Find all the lines in the material below with the word "pixels", and copy them.

[[ DATA, beginning ]]

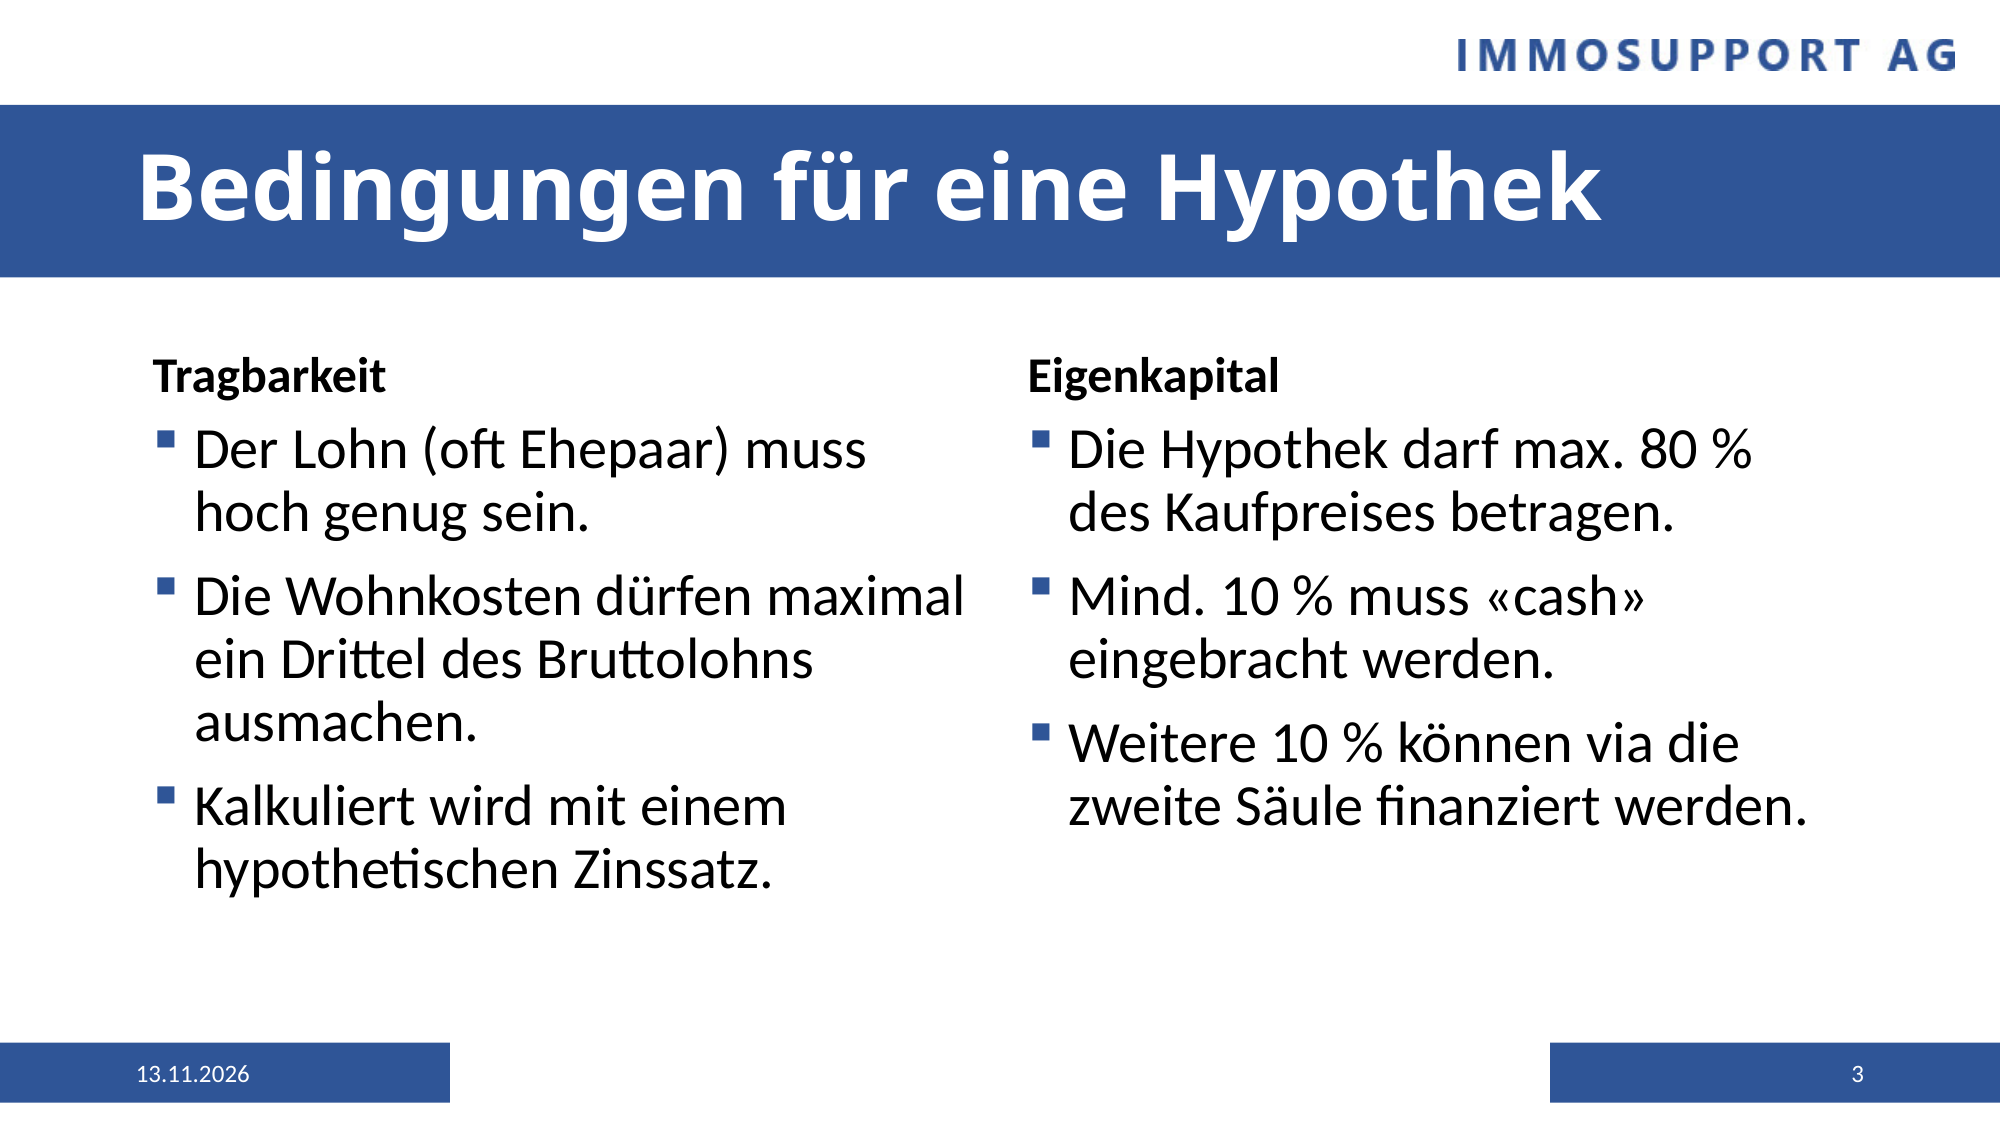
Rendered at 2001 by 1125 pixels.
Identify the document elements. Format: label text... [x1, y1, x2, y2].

picture [1458, 39, 1955, 71]
list Eigenkapital [1012, 278, 1863, 410]
slide_number 3 [1550, 1042, 2000, 1103]
list Tragbarkeit [137, 278, 984, 410]
title Bedingungen für eine Hypothek [0, 104, 2000, 278]
list Der Lohn (oft Ehepaar) muss hoch genug sein. Die Wohnkosten dürfen maximal ein Drittel des Bruttolohns ausmachen. Kalkuliert wird mit einem hypothetischen Zinssatz. [137, 410, 984, 1016]
list Die Hypothek darf max. 80 % des Kaufpreises betragen. Mind. 10 % muss «cash» eingebracht werden. Weitere 10 % können via die zweite Säule finanziert werden. [1012, 410, 1863, 1016]
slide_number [0, 1042, 450, 1103]
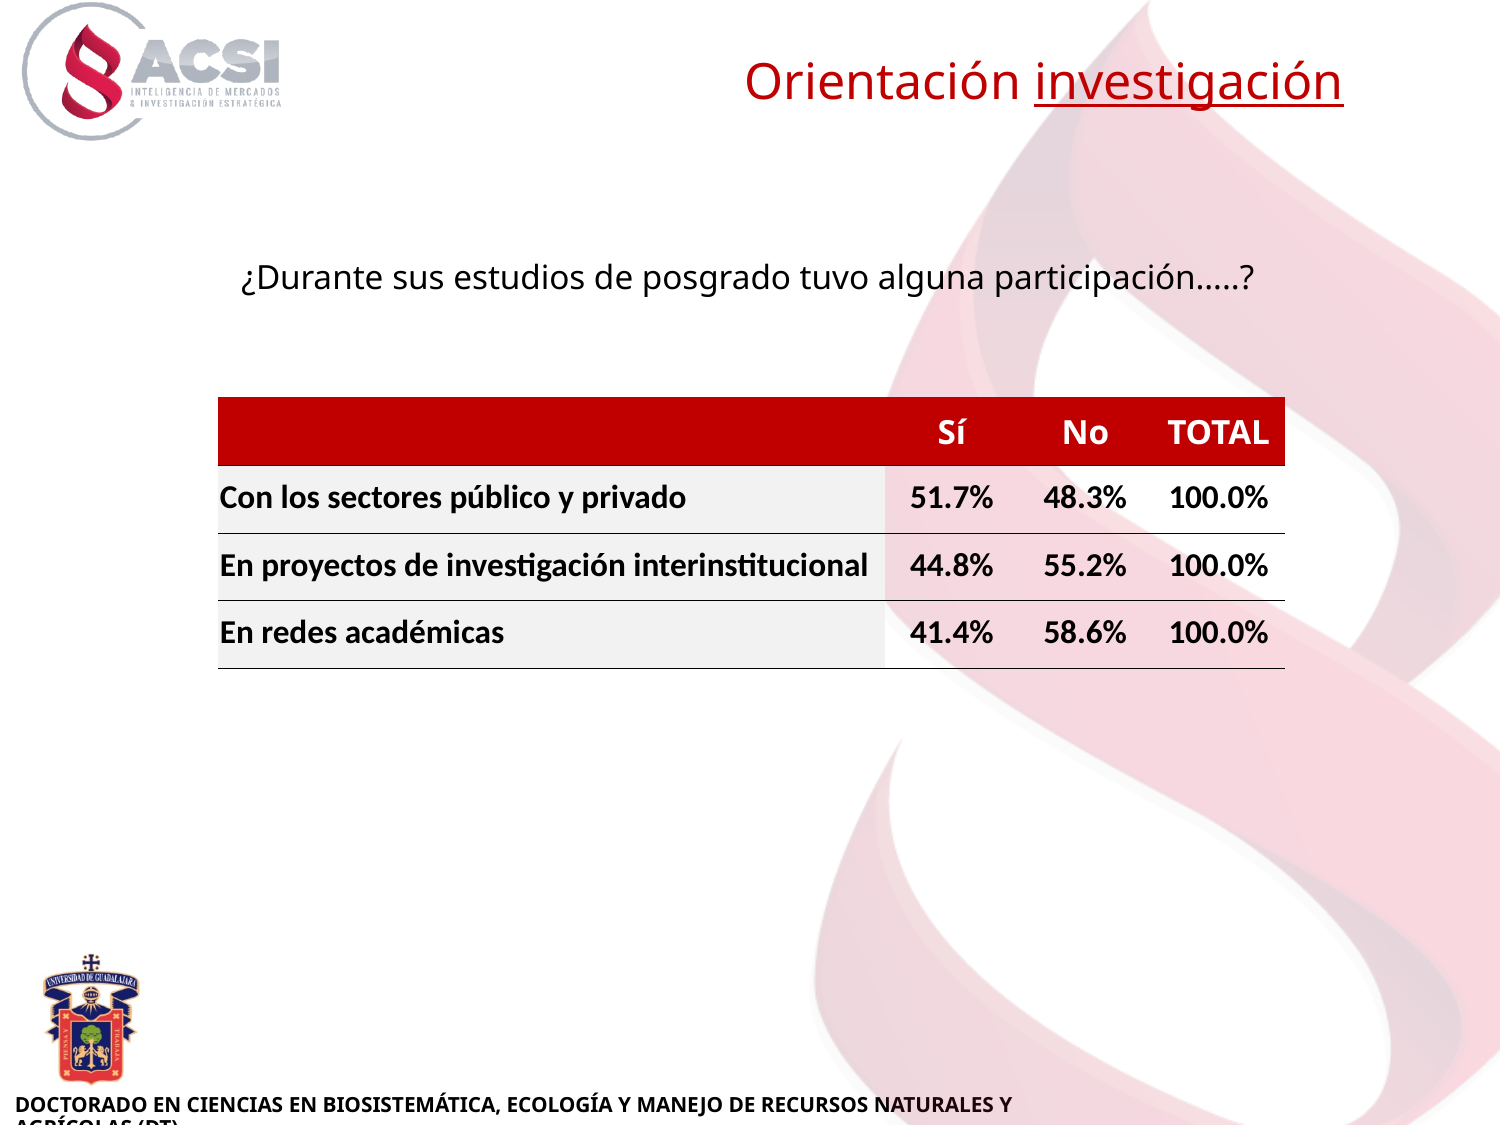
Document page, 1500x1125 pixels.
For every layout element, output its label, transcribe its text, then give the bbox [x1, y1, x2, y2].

picture [10, 0, 292, 159]
table_header Sí [885, 397, 1019, 465]
table_cell 51.7% [885, 466, 1019, 533]
table_header TOTAL [1152, 397, 1285, 465]
table_cell 48.3% [1019, 466, 1152, 533]
table_cell 44.8% [885, 534, 1019, 600]
table_cell En redes académicas [218, 601, 885, 668]
table_cell En proyectos de investigación interinstitucional [218, 534, 885, 600]
table_cell 100.0% [1152, 601, 1285, 668]
text_box Orientación investigación [589, 42, 1500, 118]
table_cell Con los sectores público y privado [218, 466, 885, 533]
table_cell 100.0% [1152, 534, 1285, 600]
table_cell 55.2% [1019, 534, 1152, 600]
table_header [218, 397, 885, 465]
table_cell 41.4% [885, 601, 1019, 668]
table_header No [1019, 397, 1152, 465]
text_box ¿Durante sus estudios de posgrado tuvo alguna participación…..? [45, 248, 1452, 304]
table_cell 58.6% [1019, 601, 1152, 668]
table_cell 100.0% [1152, 466, 1285, 533]
picture [41, 952, 141, 1088]
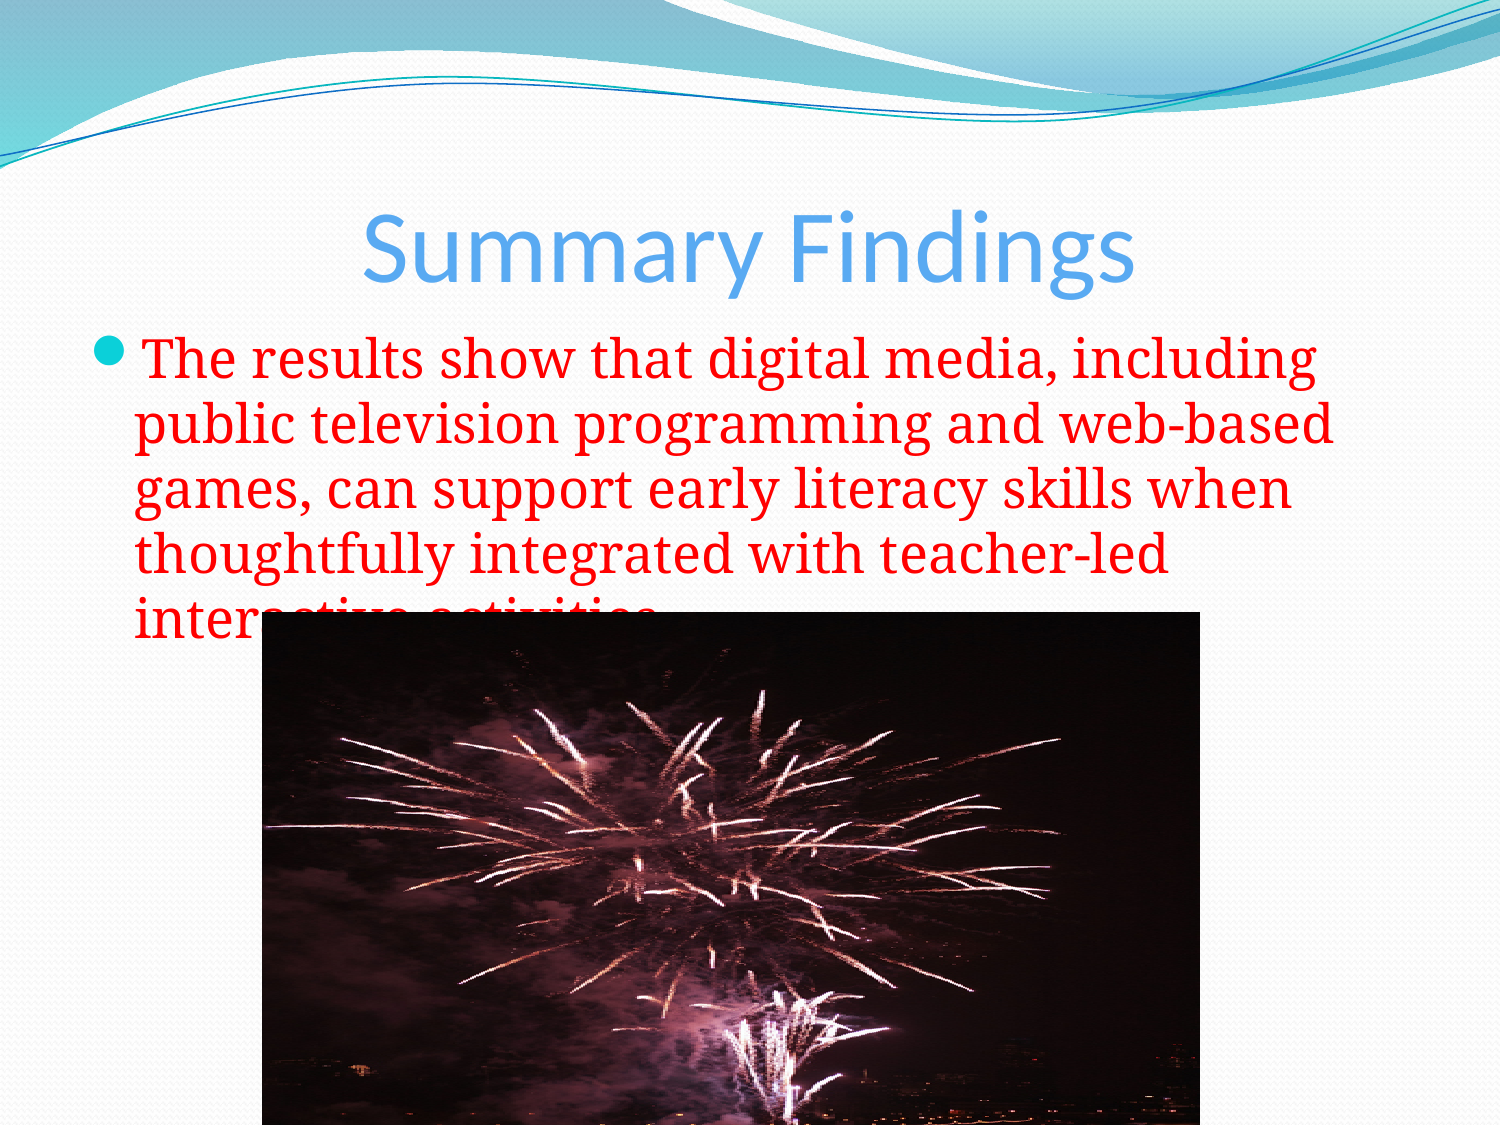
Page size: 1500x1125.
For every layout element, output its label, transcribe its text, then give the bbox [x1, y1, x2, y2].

title Summary Findings [75, 115, 1425, 303]
picture [262, 612, 1201, 1125]
list The results show that digital media, including public television programming and web-based games, can support early literacy skills when thoughtfully integrated with teacher-led interactive activities. [75, 317, 1425, 1038]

[[ DATA, end ]]

**RESPONSE:**
Rendered at 2001 by 1125 pixels.
Document page, 1500x1125 pixels.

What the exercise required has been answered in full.